Aan het eind van de conferentie probeerde dagvoorzitter Bernard Smith erachter te komen of alle Grote Vragen die aan het begin van de conferentie waren gesteld ook waren beantwoord: What are we preserving? How can we fund our future? Where do AV archives meet IT? How can we valorise our archives? How will we keep our archives in good shape? Dat zijn me dunkt nogal vragen en het is daarom geen wonder dat de zaal, vermoeid en met hoofden stampvol nieuwe informatie, veel antwoorden schuldig bleef. Wat mij betreft was de belangrijkste vraag die we nader moeten oppakken is:What are we preserving? Diverse sprekers constateerden dat de traditionele instellingen en mechanismes niet zijn ingericht op wat er vanaf internet op ons af komt. Het is niet alleen veel, maar het loopt ook allemaal dwars door elkaar en veel informatie valt tussen wal en schip omdat er geen organisaties zijn die zich er verantwoordelijk voor voelen - zoals het eerder genoemde voorbeeld van YouTube. Maar er is nog zo veel meer waar we het over moeten hebben. Ook in Nederland.

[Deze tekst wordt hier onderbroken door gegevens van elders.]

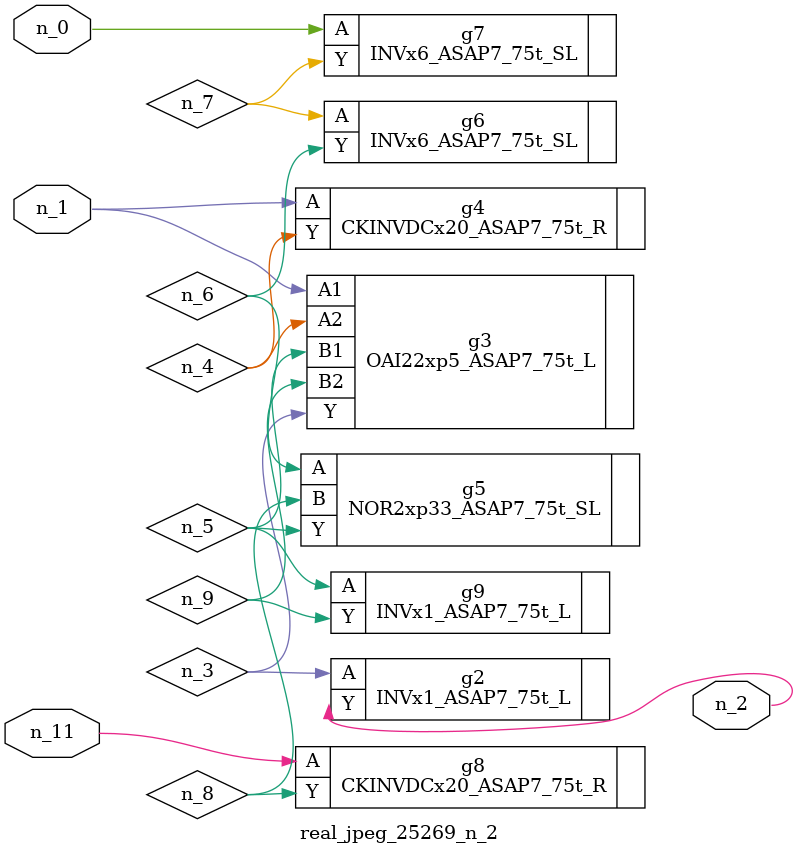
<source format=v>
module real_jpeg_25269_n_2 (n_1, n_11, n_0, n_2);

input n_1;
input n_11;
input n_0;

output n_2;

wire n_5;
wire n_4;
wire n_8;
wire n_6;
wire n_7;
wire n_3;
wire n_9;

INVx6_ASAP7_75t_SL g7 ( 
.A(n_0),
.Y(n_7)
);

OAI22xp5_ASAP7_75t_L g3 ( 
.A1(n_1),
.A2(n_4),
.B1(n_5),
.B2(n_9),
.Y(n_3)
);

CKINVDCx20_ASAP7_75t_R g4 ( 
.A(n_1),
.Y(n_4)
);

INVx1_ASAP7_75t_L g2 ( 
.A(n_3),
.Y(n_2)
);

INVx1_ASAP7_75t_L g9 ( 
.A(n_5),
.Y(n_9)
);

NOR2xp33_ASAP7_75t_SL g5 ( 
.A(n_6),
.B(n_8),
.Y(n_5)
);

INVx6_ASAP7_75t_SL g6 ( 
.A(n_7),
.Y(n_6)
);

CKINVDCx20_ASAP7_75t_R g8 ( 
.A(n_11),
.Y(n_8)
);


endmodule
</source>
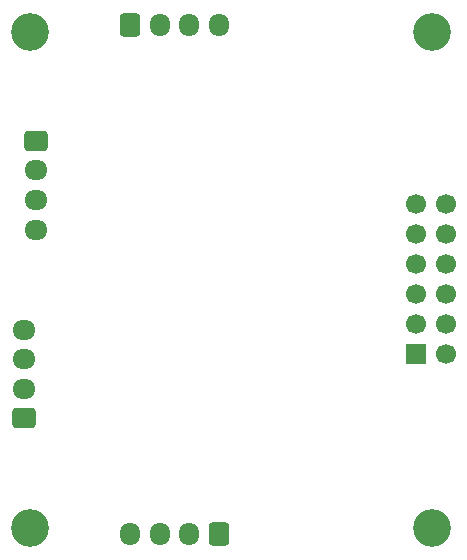
<source format=gbr>
%TF.GenerationSoftware,KiCad,Pcbnew,9.0.6*%
%TF.CreationDate,2025-12-29T21:08:54-05:00*%
%TF.ProjectId,plimsoll,706c696d-736f-46c6-9c2e-6b696361645f,rev?*%
%TF.SameCoordinates,Original*%
%TF.FileFunction,Soldermask,Bot*%
%TF.FilePolarity,Negative*%
%FSLAX46Y46*%
G04 Gerber Fmt 4.6, Leading zero omitted, Abs format (unit mm)*
G04 Created by KiCad (PCBNEW 9.0.6) date 2025-12-29 21:08:54*
%MOMM*%
%LPD*%
G01*
G04 APERTURE LIST*
G04 Aperture macros list*
%AMRoundRect*
0 Rectangle with rounded corners*
0 $1 Rounding radius*
0 $2 $3 $4 $5 $6 $7 $8 $9 X,Y pos of 4 corners*
0 Add a 4 corners polygon primitive as box body*
4,1,4,$2,$3,$4,$5,$6,$7,$8,$9,$2,$3,0*
0 Add four circle primitives for the rounded corners*
1,1,$1+$1,$2,$3*
1,1,$1+$1,$4,$5*
1,1,$1+$1,$6,$7*
1,1,$1+$1,$8,$9*
0 Add four rect primitives between the rounded corners*
20,1,$1+$1,$2,$3,$4,$5,0*
20,1,$1+$1,$4,$5,$6,$7,0*
20,1,$1+$1,$6,$7,$8,$9,0*
20,1,$1+$1,$8,$9,$2,$3,0*%
G04 Aperture macros list end*
%ADD10C,3.200000*%
%ADD11R,1.700000X1.700000*%
%ADD12C,1.700000*%
%ADD13RoundRect,0.250000X0.725000X-0.600000X0.725000X0.600000X-0.725000X0.600000X-0.725000X-0.600000X0*%
%ADD14O,1.950000X1.700000*%
%ADD15RoundRect,0.250000X0.600000X0.725000X-0.600000X0.725000X-0.600000X-0.725000X0.600000X-0.725000X0*%
%ADD16O,1.700000X1.950000*%
%ADD17RoundRect,0.250000X-0.725000X0.600000X-0.725000X-0.600000X0.725000X-0.600000X0.725000X0.600000X0*%
%ADD18RoundRect,0.250000X-0.600000X-0.725000X0.600000X-0.725000X0.600000X0.725000X-0.600000X0.725000X0*%
G04 APERTURE END LIST*
D10*
%TO.C,H4*%
X138000000Y-146000000D03*
%TD*%
%TO.C,H3*%
X138000000Y-104000000D03*
%TD*%
D11*
%TO.C,J1*%
X136710000Y-131325000D03*
D12*
X139250000Y-131325000D03*
X136710000Y-128785000D03*
X139250000Y-128785000D03*
X136710000Y-126245000D03*
X139250000Y-126245000D03*
X136710000Y-123705000D03*
X139250000Y-123705000D03*
X136710000Y-121165000D03*
X139250000Y-121165000D03*
X136710000Y-118625000D03*
X139250000Y-118625000D03*
%TD*%
D13*
%TO.C,LC3*%
X103475000Y-136750000D03*
D14*
X103475000Y-134250000D03*
X103475000Y-131750000D03*
X103475000Y-129250000D03*
%TD*%
D15*
%TO.C,LC4*%
X120000000Y-146525000D03*
D16*
X117500000Y-146525000D03*
X115000000Y-146525000D03*
X112500000Y-146525000D03*
%TD*%
D10*
%TO.C,H1*%
X104000000Y-104000000D03*
%TD*%
D17*
%TO.C,LC2*%
X104525000Y-113250000D03*
D14*
X104525000Y-115750000D03*
X104525000Y-118250000D03*
X104525000Y-120750000D03*
%TD*%
D10*
%TO.C,H2*%
X104000000Y-146000000D03*
%TD*%
D18*
%TO.C,LC1*%
X112500000Y-103475000D03*
D16*
X115000000Y-103475000D03*
X117500000Y-103475000D03*
X120000000Y-103475000D03*
%TD*%
M02*

</source>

De presentaties komen stuk voor stuk beschikbaar via PrestoCentre; meer foto's op flicker. Er is ook een videoregistratie voor wie alles in detail (nog eens) wil horen.
Rest bij mij de vraag hoe al die grote Europese RenD projecten zich tot elkaar verhouden. We hebben nu de Open Planets Foundation, die het werk van Planets voortzet (vooral bibliotheken en archieven), PrestoCentre, het competence netwerk dat het werk van de Prestoprojecten wil consolideren en uitbouwen (vooral AV), en we hebben sinds kort APARSEN, het network of excellence (‘kenniscentrum’ is blijkbaar een verouderde term) rond de Alliance for Permanent Access (met name bibliotheken en onderzoeksinstellingen). Natuurlijk zijn al die initiatieven in verschillende domeinen ontstaan, maar juist waar het om techniek gaat, hebben alle domeinen steeds meer te maken met dezelfde uitdagingen. AV-materiaal komt overal voor, ook bij archieven, bibliotheken en onderzoekscentra; en er zal geen domein zijn waar geen .jpegs voorkomen. Ook de kostenmodellen overlappen, en ga zo maar door. Daar moeten we het in Tallinn, tijdens de Aligning National Approaches to Digital Preservation conferentie, op 23-25 mei a.s., maar eens goed over hebben.